The Grand Unified Theory of Maneuvers

This may have been covered already in some prior posts on the site, but I’ve found myself typing something like it in an email again, so I thought I’d put this out there in a post of its own:

That’s the “secret” of assessment, declaration, and maneuvering, in fact — they’re all the same action, in essence, a skill roll that gives rise to an aspect, which offers a free invocation (tag) out of respect to the successfully skill roll. The only difference between them is in terms of how the authority model appears to work.

Assessment is a discovery of something the GM thought of, uncovered by a successful skill roll. Because the aspect is presumed to exist prior to its discovery, you can look at the possibility of “getting it wrong”, as we do with some of the Empathy/Deceit interactions in SOTC and DFRPG, but that’s not a necessary feature.
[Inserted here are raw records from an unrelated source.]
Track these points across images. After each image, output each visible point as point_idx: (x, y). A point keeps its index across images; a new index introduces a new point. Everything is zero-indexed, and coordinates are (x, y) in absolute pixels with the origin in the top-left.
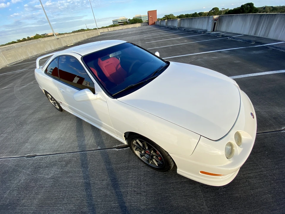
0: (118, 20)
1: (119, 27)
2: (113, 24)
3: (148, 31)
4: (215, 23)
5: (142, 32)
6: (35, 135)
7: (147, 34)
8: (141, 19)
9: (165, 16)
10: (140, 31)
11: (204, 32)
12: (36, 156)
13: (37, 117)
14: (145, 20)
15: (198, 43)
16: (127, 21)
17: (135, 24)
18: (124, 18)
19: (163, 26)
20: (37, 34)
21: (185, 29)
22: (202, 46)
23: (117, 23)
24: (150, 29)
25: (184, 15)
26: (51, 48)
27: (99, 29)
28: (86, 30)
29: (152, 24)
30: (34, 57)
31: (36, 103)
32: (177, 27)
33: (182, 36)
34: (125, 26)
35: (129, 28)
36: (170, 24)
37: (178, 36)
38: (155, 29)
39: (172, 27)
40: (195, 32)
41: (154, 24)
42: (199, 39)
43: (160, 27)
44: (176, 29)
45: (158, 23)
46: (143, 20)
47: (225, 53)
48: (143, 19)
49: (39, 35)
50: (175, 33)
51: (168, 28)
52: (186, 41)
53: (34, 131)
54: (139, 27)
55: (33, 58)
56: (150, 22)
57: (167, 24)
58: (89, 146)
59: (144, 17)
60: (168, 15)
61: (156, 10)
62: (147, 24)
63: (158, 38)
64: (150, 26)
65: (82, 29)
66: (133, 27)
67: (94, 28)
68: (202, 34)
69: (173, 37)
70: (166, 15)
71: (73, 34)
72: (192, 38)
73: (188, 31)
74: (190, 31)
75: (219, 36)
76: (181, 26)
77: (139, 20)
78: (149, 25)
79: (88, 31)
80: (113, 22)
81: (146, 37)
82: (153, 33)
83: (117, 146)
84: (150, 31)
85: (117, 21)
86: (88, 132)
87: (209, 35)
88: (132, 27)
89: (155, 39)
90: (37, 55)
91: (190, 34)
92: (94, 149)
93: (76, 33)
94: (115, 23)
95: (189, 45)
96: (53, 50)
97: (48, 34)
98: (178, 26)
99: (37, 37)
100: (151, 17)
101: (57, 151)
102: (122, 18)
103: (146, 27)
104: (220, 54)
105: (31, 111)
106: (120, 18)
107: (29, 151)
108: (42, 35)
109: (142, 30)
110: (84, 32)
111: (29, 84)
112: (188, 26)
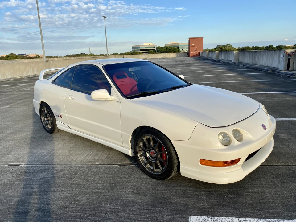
0: (141, 47)
1: (141, 55)
2: (131, 51)
3: (186, 64)
4: (289, 60)
5: (176, 64)
6: (18, 150)
7: (183, 68)
8: (178, 48)
9: (218, 46)
10: (172, 63)
11: (272, 70)
12: (21, 165)
13: (20, 136)
14: (184, 49)
15: (258, 82)
16: (156, 49)
17: (167, 54)
18: (151, 44)
19: (211, 59)
20: (11, 53)
21: (244, 65)
22: (262, 86)
23: (138, 50)
24: (190, 62)
25: (251, 47)
26: (33, 73)
27: (109, 55)
28: (87, 55)
29: (195, 56)
30: (6, 80)
31: (16, 125)
32: (233, 61)
33: (236, 73)
34: (151, 55)
35: (157, 58)
36: (222, 57)
37: (232, 72)
38: (198, 61)
39: (225, 62)
40: (259, 69)
41: (198, 56)
42: (261, 78)
43: (206, 60)
44: (231, 64)
45: (205, 55)
46: (181, 50)
47: (293, 95)
48: (181, 48)
49: (15, 55)
50: (227, 69)
51: (219, 61)
52: (240, 79)
53: (17, 147)
54: (172, 58)
55: (4, 81)
56: (192, 53)
57: (218, 56)
58: (86, 161)
59: (182, 46)
60: (223, 46)
61: (203, 38)
62: (186, 55)
63: (200, 72)
64: (191, 58)
65: (82, 54)
66: (163, 57)
67: (101, 54)
68: (268, 72)
69: (223, 73)
70: (220, 46)
71: (67, 58)
72: (251, 76)
73: (248, 68)
74: (251, 68)
75: (293, 76)
76: (240, 61)
77: (174, 49)
78: (189, 56)
79: (91, 57)
80: (133, 48)
81: (181, 70)
82: (192, 67)
83: (118, 163)
84: (189, 64)
85: (139, 48)
86: (84, 151)
87: (280, 74)
88: (161, 57)
89: (194, 74)
90: (11, 79)
91: (250, 71)
92: (91, 164)
93: (72, 58)
94: (136, 50)
95: (244, 84)
96: (35, 75)
97: (28, 55)
98: (235, 60)
99: (11, 57)
100: (193, 46)
101: (46, 163)
102: (147, 44)
103: (183, 59)
104: (284, 96)
105: (10, 131)
106: (144, 44)
107: (12, 161)
108: (19, 55)
109: (176, 61)
110: (84, 57)
111: (4, 107)
112: (251, 62)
Declaration is the establishment of a player-invented/introduced fact, backed by a successful skill roll. The fact is presumed to exist prior to its introduction, as far as the characters are concerned. The player’s character, typically, is the smart/alert one who’s on the ball enough to take advantage of the fact first.

A maneuver is a character-imposed change in circumstance, successfully established if the player makes a (often contested) skill roll on his behalf.

But outside of those authority models, it’s the same basic game move.